Novel stochastic and entropy-based Expectation-Maximisation algorithm for transcription factor binding site motif discovery
View/ Open
Date
29/06/2015Author
Kilpatrick, Alastair Morris
Metadata
Abstract
The discovery of transcription factor binding site (TFBS) motifs remains an important
and challenging problem in computational biology. This thesis presents MITSU,
a novel algorithm for TFBS motif discovery which exploits stochastic methods as a
means of both overcoming optimality limitations in current algorithms and as a framework
for incorporating relevant prior knowledge in order to improve results.
The current state of the TFBS motif discovery field is surveyed, with a focus
on probabilistic algorithms that typically take the promoter regions of coregulated
genes as input. A case is made for an approach based on the stochastic Expectation-
Maximisation (sEM) algorithm; its position amongst existing probabilistic algorithms
for motif discovery is shown.

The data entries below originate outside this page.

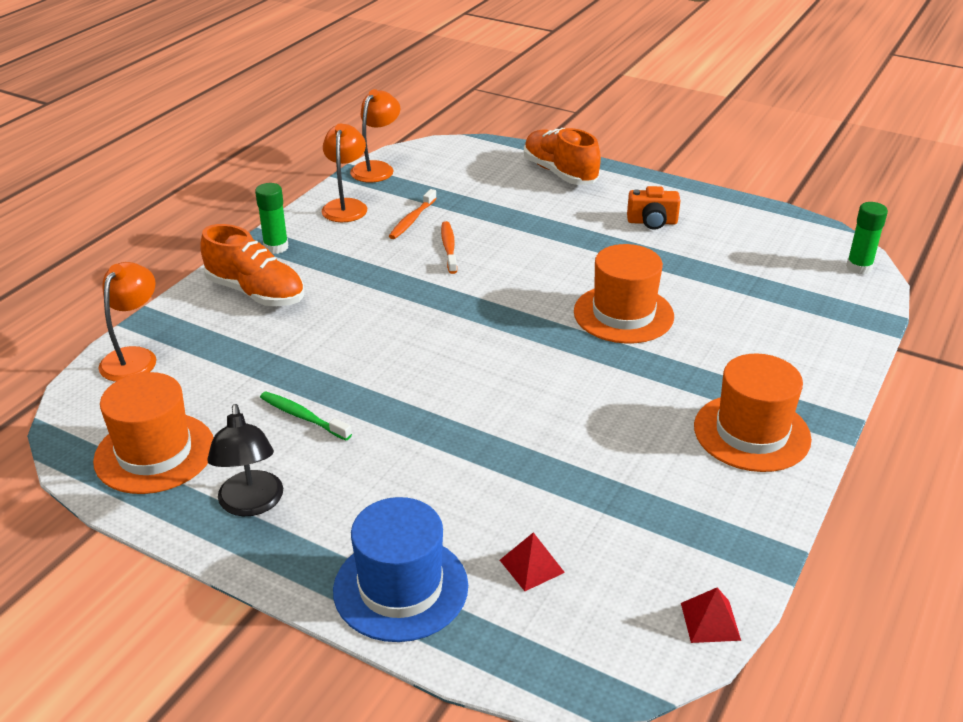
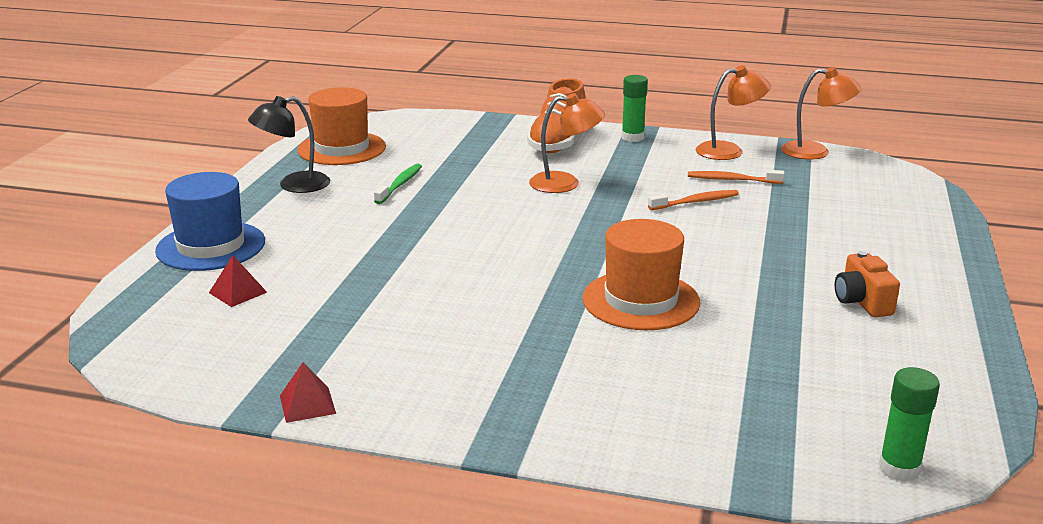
camera: 75 degrees right, 10 degrees down
orange lamp [98,262,156,382] -> orange lamp moved to [529,93,605,193]
orange shoe [524,128,601,185] -> none
red pyramid [681,587,741,643] -> red pyramid moved to [280,362,336,423]
orange hat [694,353,812,472] -> none

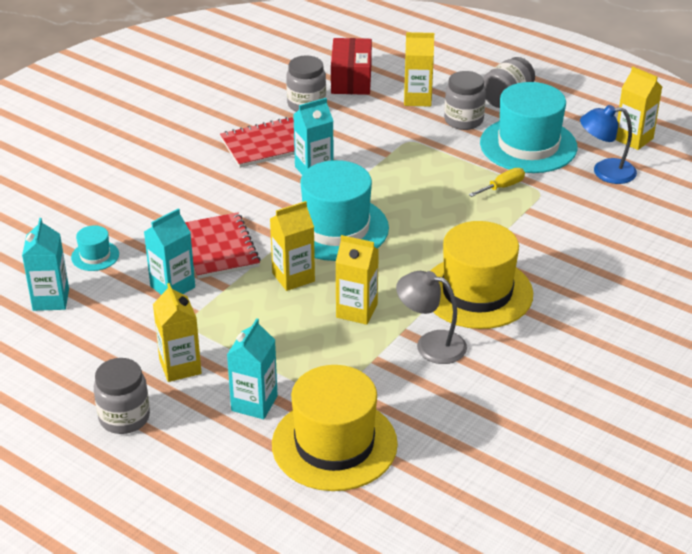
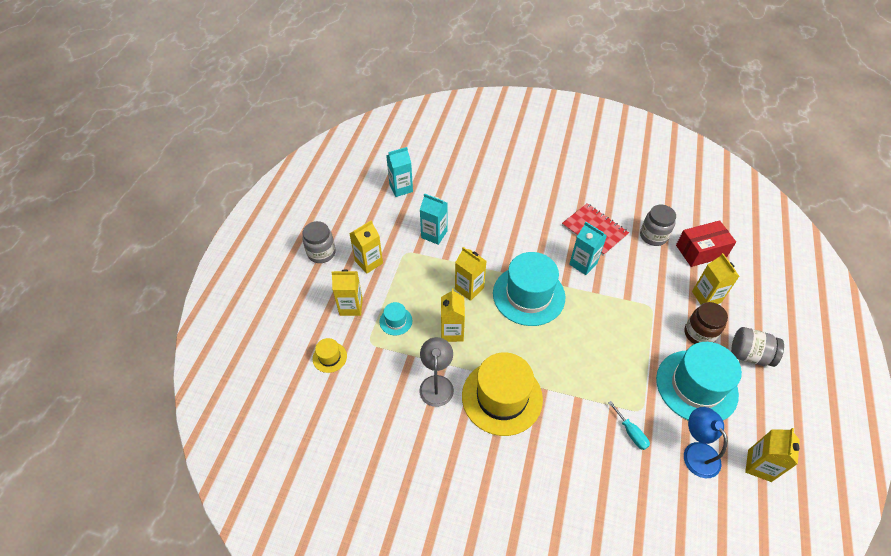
camera: 70 degrees right, 15 degrees up
turquoise hat [71,225,119,271] -> turquoise hat moved to [379,302,412,336]
red notebook [185,212,261,279] -> none
turquoise carton [227,318,278,419] -> yellow carton [331,270,363,316]
yellow hat [272,365,398,491] -> yellow hat [313,338,347,373], size x0.44
grey jar [444,71,486,130] -> brown jar [684,302,728,344]
yellow screwdriver [469,168,525,197] -> none
none -> turquoise screwdriver [608,401,650,450]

The algorithm developed in this thesis is unique amongst
existing motif discovery algorithms in that it combines the sEM algorithm with a derived
data set which leads to an improved approximation to the likelihood function.
This likelihood function is unconstrained with regard to the distribution of motif occurrences
within the input dataset. MITSU also incorporates a novel heuristic to automatically
determine TFBS motif width. This heuristic, known as MCOIN, is shown to
outperform current methods for determining motif width. MITSU is implemented in
Java and an executable is available for download.
MITSU is evaluated quantitatively using realistic synthetic data and several collections
of previously characterised prokaryotic TFBS motifs. The evaluation demonstrates
that MITSU improves on a deterministic EM-based motif discovery algorithm
and an alternative sEM-based algorithm, in terms of previously established metrics.
The ability of the sEM algorithm to escape stable fixed points of the EM algorithm,
which trap deterministic motif discovery algorithms and the ability of MITSU to discover
multiple motif occurrences within a single input sequence are also demonstrated.
MITSU is validated using previously characterised Alphaproteobacterial motifs,
before being applied to motif discovery in uncharacterised Alphaproteobacterial data.
A number of novel results from this analysis are presented and motivate two extensions
of MITSU: a strategy for the discovery of multiple different motifs within a single
dataset and a higher order Markov background model. The effects of incorporating
these extensions within MITSU are evaluated quantitatively using previously characterised
prokaryotic TFBS motifs and demonstrated using Alphaproteobacterial motifs.
Finally, an information-theoretic measure of motif palindromicity is presented and its
advantages over existing approaches for discovering palindromic motifs discussed.